### Supplied records
______

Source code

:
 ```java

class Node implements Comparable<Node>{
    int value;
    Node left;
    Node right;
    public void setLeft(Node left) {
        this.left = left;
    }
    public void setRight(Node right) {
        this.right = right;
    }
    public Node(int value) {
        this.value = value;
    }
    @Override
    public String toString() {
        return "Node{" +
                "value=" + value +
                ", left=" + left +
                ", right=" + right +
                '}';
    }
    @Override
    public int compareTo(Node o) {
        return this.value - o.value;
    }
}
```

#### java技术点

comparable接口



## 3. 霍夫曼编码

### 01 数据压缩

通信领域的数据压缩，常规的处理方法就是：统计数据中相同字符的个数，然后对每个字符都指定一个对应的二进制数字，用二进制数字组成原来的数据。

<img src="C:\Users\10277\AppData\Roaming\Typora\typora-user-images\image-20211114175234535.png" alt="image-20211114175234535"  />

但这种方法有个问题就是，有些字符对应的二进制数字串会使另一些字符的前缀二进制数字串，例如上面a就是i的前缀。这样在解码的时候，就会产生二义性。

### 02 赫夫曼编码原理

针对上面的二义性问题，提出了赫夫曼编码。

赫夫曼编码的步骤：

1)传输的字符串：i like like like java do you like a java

______

### Exercise description
Scan the lines above for the word "left". Return each one that has it.

### Your response
    Node left;
    public void setLeft(Node left) {
        this.left = left;
                ", left=" + left +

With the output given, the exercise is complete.